One should always admit to their biases. If I don’t like something, I should make it clear before hand.
Similarly, I think I am predisposed to liking Harlan Ellison. That is, I like the personality he constructed around himself and his career. I find him humors, and I think we would have had the same bleak, entertained-by-the-pessimism outlook on life. My untrustworthy gut feeling is that we would have gotten along well had we ever met.
I think this compensates for my other bias. I tend not to like short stories. I tend to avoid reading them fairly often, and when I do force myself to do it, I don’t find the experience to be great.
This was something of an exception.
Harlan Ellison wrote a unique style of short story, so much so that if someone referred to a story as being Harlan-esque I would immediately know what to expect. Black Mirror owes a lot to the Harlan Ellison style, though the two are absolutely distinct enough. The stories are quick, cleaver, graphic, unafraid and hopelessly bleak. That last one might keep some people away, but there is something to say about how that should be read. For me it never feels like the author is saying ‘this is how it is’ as much as he is saying ‘this is how it could be’. I find myself oddly uplifted by these stories, though I can not imagine this attitude towards them is the most common one.

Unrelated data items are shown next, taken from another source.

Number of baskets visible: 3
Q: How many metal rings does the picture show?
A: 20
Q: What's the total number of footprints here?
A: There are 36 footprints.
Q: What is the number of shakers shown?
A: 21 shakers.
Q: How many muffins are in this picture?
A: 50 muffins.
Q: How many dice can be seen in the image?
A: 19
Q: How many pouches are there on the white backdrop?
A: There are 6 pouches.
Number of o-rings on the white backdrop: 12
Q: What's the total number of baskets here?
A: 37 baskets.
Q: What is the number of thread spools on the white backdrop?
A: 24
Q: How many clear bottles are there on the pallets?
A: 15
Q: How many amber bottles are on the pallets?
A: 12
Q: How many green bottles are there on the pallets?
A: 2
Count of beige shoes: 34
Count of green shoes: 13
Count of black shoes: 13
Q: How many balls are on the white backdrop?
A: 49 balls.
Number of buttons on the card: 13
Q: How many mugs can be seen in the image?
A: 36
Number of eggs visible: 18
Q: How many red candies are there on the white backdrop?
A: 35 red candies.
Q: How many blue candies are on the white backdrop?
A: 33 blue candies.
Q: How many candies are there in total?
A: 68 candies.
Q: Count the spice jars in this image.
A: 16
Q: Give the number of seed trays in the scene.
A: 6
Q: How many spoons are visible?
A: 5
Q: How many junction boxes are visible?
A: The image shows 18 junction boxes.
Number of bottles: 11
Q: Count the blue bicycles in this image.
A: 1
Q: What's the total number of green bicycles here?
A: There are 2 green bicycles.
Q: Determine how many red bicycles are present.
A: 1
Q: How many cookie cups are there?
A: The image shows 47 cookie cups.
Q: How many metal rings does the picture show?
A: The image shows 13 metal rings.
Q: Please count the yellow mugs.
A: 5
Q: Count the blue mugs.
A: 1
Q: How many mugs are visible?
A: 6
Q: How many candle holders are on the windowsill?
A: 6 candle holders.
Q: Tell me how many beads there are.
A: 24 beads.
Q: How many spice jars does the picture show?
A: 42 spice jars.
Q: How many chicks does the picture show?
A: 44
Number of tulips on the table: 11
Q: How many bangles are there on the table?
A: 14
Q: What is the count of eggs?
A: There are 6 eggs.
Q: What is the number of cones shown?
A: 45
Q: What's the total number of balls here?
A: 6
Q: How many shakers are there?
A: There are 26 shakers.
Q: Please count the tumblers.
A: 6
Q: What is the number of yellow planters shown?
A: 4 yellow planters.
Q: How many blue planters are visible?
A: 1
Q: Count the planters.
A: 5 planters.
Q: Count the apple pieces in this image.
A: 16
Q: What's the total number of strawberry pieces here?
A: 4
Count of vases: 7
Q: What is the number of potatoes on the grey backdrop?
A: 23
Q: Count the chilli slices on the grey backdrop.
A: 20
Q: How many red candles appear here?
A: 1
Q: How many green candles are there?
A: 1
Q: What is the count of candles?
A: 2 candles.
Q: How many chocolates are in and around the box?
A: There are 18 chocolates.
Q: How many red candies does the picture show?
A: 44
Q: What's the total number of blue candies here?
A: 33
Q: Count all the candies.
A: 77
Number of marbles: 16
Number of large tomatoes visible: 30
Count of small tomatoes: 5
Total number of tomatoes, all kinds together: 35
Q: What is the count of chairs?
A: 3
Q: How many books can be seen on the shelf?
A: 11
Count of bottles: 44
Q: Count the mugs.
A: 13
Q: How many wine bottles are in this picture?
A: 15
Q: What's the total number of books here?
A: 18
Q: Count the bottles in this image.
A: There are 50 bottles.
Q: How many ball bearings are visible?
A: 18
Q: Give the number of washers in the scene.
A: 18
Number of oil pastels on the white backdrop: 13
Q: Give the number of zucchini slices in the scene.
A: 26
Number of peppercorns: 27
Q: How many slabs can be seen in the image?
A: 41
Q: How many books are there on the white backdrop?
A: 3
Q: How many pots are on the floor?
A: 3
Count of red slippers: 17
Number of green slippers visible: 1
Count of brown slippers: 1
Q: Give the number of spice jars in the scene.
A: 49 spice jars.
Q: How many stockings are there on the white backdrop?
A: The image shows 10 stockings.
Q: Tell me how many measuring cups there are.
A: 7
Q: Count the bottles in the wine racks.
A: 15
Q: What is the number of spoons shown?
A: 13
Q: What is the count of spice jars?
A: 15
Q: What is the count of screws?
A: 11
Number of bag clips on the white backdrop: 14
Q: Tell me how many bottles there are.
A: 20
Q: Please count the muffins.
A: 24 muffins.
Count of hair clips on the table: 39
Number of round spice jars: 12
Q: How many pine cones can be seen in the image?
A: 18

I didn’t find any of the short stories in this collection to be terribly dated. Sure, no one is browsing social media in these stories, but they otherwise all feel like they could occur now, or near to now. That is something that is pretty incredible in Science-Fiction. Even some of the best of it starts to feel pretty dated, sometimes so much so as to be all but unreadable now. It isn’t just references to the now long since ended cold war that dates science-fiction, but the every day behavior of ordinary people. They typical nuclear family had changed immensely in its structures and norms over the past fifty years. But a down on his luck loser putting his last coin into a slot-machine in a seedy casino is going to look the same even in a hundred years. That kind of keeps these stories fresh.
But most importantly, the stories felt complete. I mentioned that I often do not like short stories, and there is a reason for this. Sometimes, they feel incomplete – something happens to a character, there is some cryptic discussion of it while people look at some flowrrs and then I am left wondering why I should in any way shape or form care. The very bleakness of the stories might be what is compensating for that emptiness. With these stories I know why I am being told this stories.
Because they are the worst thing that could ever happen.